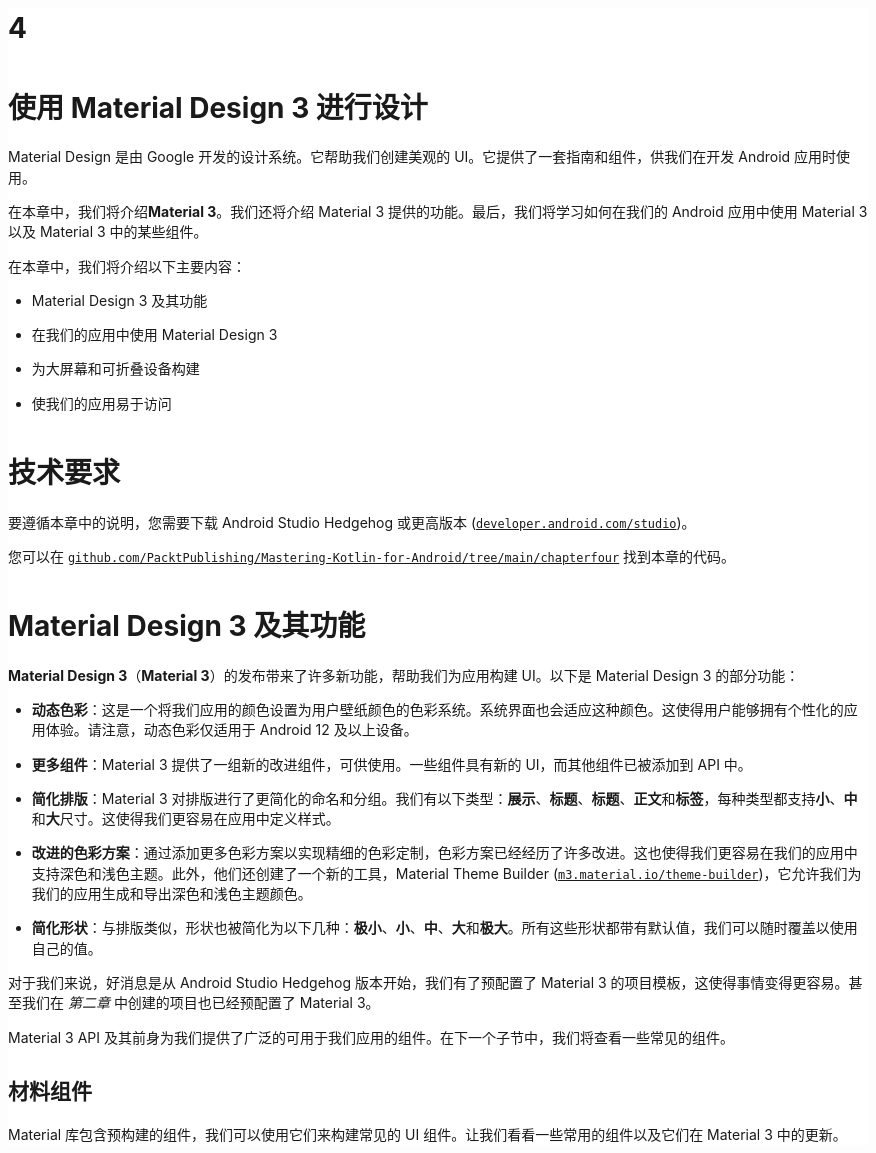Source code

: # 4

# 使用 Material Design 3 进行设计

Material Design 是由 Google 开发的设计系统。它帮助我们创建美观的 UI。它提供了一套指南和组件，供我们在开发 Android 应用时使用。

在本章中，我们将介绍**Material 3**。我们还将介绍 Material 3 提供的功能。最后，我们将学习如何在我们的 Android 应用中使用 Material 3 以及 Material 3 中的某些组件。

在本章中，我们将介绍以下主要内容：

+   Material Design 3 及其功能

+   在我们的应用中使用 Material Design 3

+   为大屏幕和可折叠设备构建

+   使我们的应用易于访问

# 技术要求

要遵循本章中的说明，您需要下载 Android Studio Hedgehog 或更高版本 ([`developer.android.com/studio`](https://developer.android.com/studio))。

您可以在 [`github.com/PacktPublishing/Mastering-Kotlin-for-Android/tree/main/chapterfour`](https://github.com/PacktPublishing/Mastering-Kotlin-for-Android/tree/main/chapterfour) 找到本章的代码。

# Material Design 3 及其功能

**Material Design 3**（**Material 3**）的发布带来了许多新功能，帮助我们为应用构建 UI。以下是 Material Design 3 的部分功能：

+   **动态色彩**：这是一个将我们应用的颜色设置为用户壁纸颜色的色彩系统。系统界面也会适应这种颜色。这使得用户能够拥有个性化的应用体验。请注意，动态色彩仅适用于 Android 12 及以上设备。

+   **更多组件**：Material 3 提供了一组新的改进组件，可供使用。一些组件具有新的 UI，而其他组件已被添加到 API 中。

+   **简化排版**：Material 3 对排版进行了更简化的命名和分组。我们有以下类型：**展示**、**标题**、**标题**、**正文**和**标签**，每种类型都支持**小**、**中**和**大**尺寸。这使得我们更容易在应用中定义样式。

+   **改进的色彩方案**：通过添加更多色彩方案以实现精细的色彩定制，色彩方案已经经历了许多改进。这也使得我们更容易在我们的应用中支持深色和浅色主题。此外，他们还创建了一个新的工具，Material Theme Builder ([`m3.material.io/theme-builder`](https://m3.material.io/theme-builder))，它允许我们为我们的应用生成和导出深色和浅色主题颜色。

+   **简化形状**：与排版类似，形状也被简化为以下几种：**极小**、**小**、**中**、**大**和**极大**。所有这些形状都带有默认值，我们可以随时覆盖以使用自己的值。

对于我们来说，好消息是从 Android Studio Hedgehog 版本开始，我们有了预配置了 Material 3 的项目模板，这使得事情变得更容易。甚至我们在 *第二章* 中创建的项目也已经预配置了 Material 3。

Material 3 API 及其前身为我们提供了广泛的可用于我们应用的组件。在下一个子节中，我们将查看一些常见的组件。

## 材料组件

Material 库包含预构建的组件，我们可以使用它们来构建常见的 UI 组件。让我们看看一些常用的组件以及它们在 Material 3 中的更新。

========

[Exercise] Your answer must be the records above, word for word, with no pictures.

[Task answer]
Source code

: # 4

# 使用 Material Design 3 进行设计

Material Design 是由 Google 开发的设计系统。它帮助我们创建美观的 UI。它提供了一套指南和组件，供我们在开发 Android 应用时使用。

在本章中，我们将介绍**Material 3**。我们还将介绍 Material 3 提供的功能。最后，我们将学习如何在我们的 Android 应用中使用 Material 3 以及 Material 3 中的某些组件。

在本章中，我们将介绍以下主要内容：

+   Material Design 3 及其功能

+   在我们的应用中使用 Material Design 3

+   为大屏幕和可折叠设备构建

+   使我们的应用易于访问

# 技术要求

要遵循本章中的说明，您需要下载 Android Studio Hedgehog 或更高版本 ([`developer.android.com/studio`](https://developer.android.com/studio))。

您可以在 [`github.com/PacktPublishing/Mastering-Kotlin-for-Android/tree/main/chapterfour`](https://github.com/PacktPublishing/Mastering-Kotlin-for-Android/tree/main/chapterfour) 找到本章的代码。

# Material Design 3 及其功能

**Material Design 3**（**Material 3**）的发布带来了许多新功能，帮助我们为应用构建 UI。以下是 Material Design 3 的部分功能：

+   **动态色彩**：这是一个将我们应用的颜色设置为用户壁纸颜色的色彩系统。系统界面也会适应这种颜色。这使得用户能够拥有个性化的应用体验。请注意，动态色彩仅适用于 Android 12 及以上设备。

+   **更多组件**：Material 3 提供了一组新的改进组件，可供使用。一些组件具有新的 UI，而其他组件已被添加到 API 中。

+   **简化排版**：Material 3 对排版进行了更简化的命名和分组。我们有以下类型：**展示**、**标题**、**标题**、**正文**和**标签**，每种类型都支持**小**、**中**和**大**尺寸。这使得我们更容易在应用中定义样式。

+   **改进的色彩方案**：通过添加更多色彩方案以实现精细的色彩定制，色彩方案已经经历了许多改进。这也使得我们更容易在我们的应用中支持深色和浅色主题。此外，他们还创建了一个新的工具，Material Theme Builder ([`m3.material.io/theme-builder`](https://m3.material.io/theme-builder))，它允许我们为我们的应用生成和导出深色和浅色主题颜色。

+   **简化形状**：与排版类似，形状也被简化为以下几种：**极小**、**小**、**中**、**大**和**极大**。所有这些形状都带有默认值，我们可以随时覆盖以使用自己的值。

对于我们来说，好消息是从 Android Studio Hedgehog 版本开始，我们有了预配置了 Material 3 的项目模板，这使得事情变得更容易。甚至我们在 *第二章* 中创建的项目也已经预配置了 Material 3。

Material 3 API 及其前身为我们提供了广泛的可用于我们应用的组件。在下一个子节中，我们将查看一些常见的组件。

## 材料组件

Material 库包含预构建的组件，我们可以使用它们来构建常见的 UI 组件。让我们看看一些常用的组件以及它们在 Material 3 中的更新。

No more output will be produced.